> [Exercise]: All records must be restated word for word.

> [Stored entries]:
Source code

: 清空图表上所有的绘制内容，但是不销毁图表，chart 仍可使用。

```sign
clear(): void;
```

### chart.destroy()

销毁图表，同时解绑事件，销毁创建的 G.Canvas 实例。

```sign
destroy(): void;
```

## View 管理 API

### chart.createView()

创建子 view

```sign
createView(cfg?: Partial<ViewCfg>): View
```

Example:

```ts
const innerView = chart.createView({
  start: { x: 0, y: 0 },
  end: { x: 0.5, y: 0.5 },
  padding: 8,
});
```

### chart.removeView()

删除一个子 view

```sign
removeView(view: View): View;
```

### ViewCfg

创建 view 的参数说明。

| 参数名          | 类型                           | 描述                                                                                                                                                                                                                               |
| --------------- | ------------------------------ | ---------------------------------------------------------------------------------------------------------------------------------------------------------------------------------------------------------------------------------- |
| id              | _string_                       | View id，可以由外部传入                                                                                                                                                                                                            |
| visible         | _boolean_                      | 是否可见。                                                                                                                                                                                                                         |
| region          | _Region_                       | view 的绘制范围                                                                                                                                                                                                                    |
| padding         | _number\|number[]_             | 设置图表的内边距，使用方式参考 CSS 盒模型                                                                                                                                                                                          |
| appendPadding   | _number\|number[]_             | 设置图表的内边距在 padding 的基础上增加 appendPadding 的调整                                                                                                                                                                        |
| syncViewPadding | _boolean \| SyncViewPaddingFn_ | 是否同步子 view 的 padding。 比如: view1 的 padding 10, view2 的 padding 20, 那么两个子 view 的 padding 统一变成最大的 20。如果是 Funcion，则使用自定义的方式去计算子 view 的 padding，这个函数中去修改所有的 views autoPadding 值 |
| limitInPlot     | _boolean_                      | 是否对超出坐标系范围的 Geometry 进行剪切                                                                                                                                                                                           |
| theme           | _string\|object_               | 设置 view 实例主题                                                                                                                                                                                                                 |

> [Reply]:
Source code

: 清空图表上所有的绘制内容，但是不销毁图表，chart 仍可使用。

```sign
clear(): void;
```

### chart.destroy()

销毁图表，同时解绑事件，销毁创建的 G.Canvas 实例。

```sign
destroy(): void;
```

## View 管理 API

### chart.createView()

创建子 view

```sign
createView(cfg?: Partial<ViewCfg>): View
```

Example:

```ts
const innerView = chart.createView({
  start: { x: 0, y: 0 },
  end: { x: 0.5, y: 0.5 },
  padding: 8,
});
```

### chart.removeView()

删除一个子 view

```sign
removeView(view: View): View;
```

### ViewCfg

创建 view 的参数说明。

| 参数名          | 类型                           | 描述                                                                                                                                                                                                                               |
| --------------- | ------------------------------ | ---------------------------------------------------------------------------------------------------------------------------------------------------------------------------------------------------------------------------------- |
| id              | _string_                       | View id，可以由外部传入                                                                                                                                                                                                            |
| visible         | _boolean_                      | 是否可见。                                                                                                                                                                                                                         |
| region          | _Region_                       | view 的绘制范围                                                                                                                                                                                                                    |
| padding         | _number\|number[]_             | 设置图表的内边距，使用方式参考 CSS 盒模型                                                                                                                                                                                          |
| appendPadding   | _number\|number[]_             | 设置图表的内边距在 padding 的基础上增加 appendPadding 的调整                                                                                                                                                                        |
| syncViewPadding | _boolean \| SyncViewPaddingFn_ | 是否同步子 view 的 padding。 比如: view1 的 padding 10, view2 的 padding 20, 那么两个子 view 的 padding 统一变成最大的 20。如果是 Funcion，则使用自定义的方式去计算子 view 的 padding，这个函数中去修改所有的 views autoPadding 值 |
| limitInPlot     | _boolean_                      | 是否对超出坐标系范围的 Geometry 进行剪切                                                                                                                                                                                           |
| theme           | _string\|object_               | 设置 view 实例主题                                                                                                                                                                                                                 |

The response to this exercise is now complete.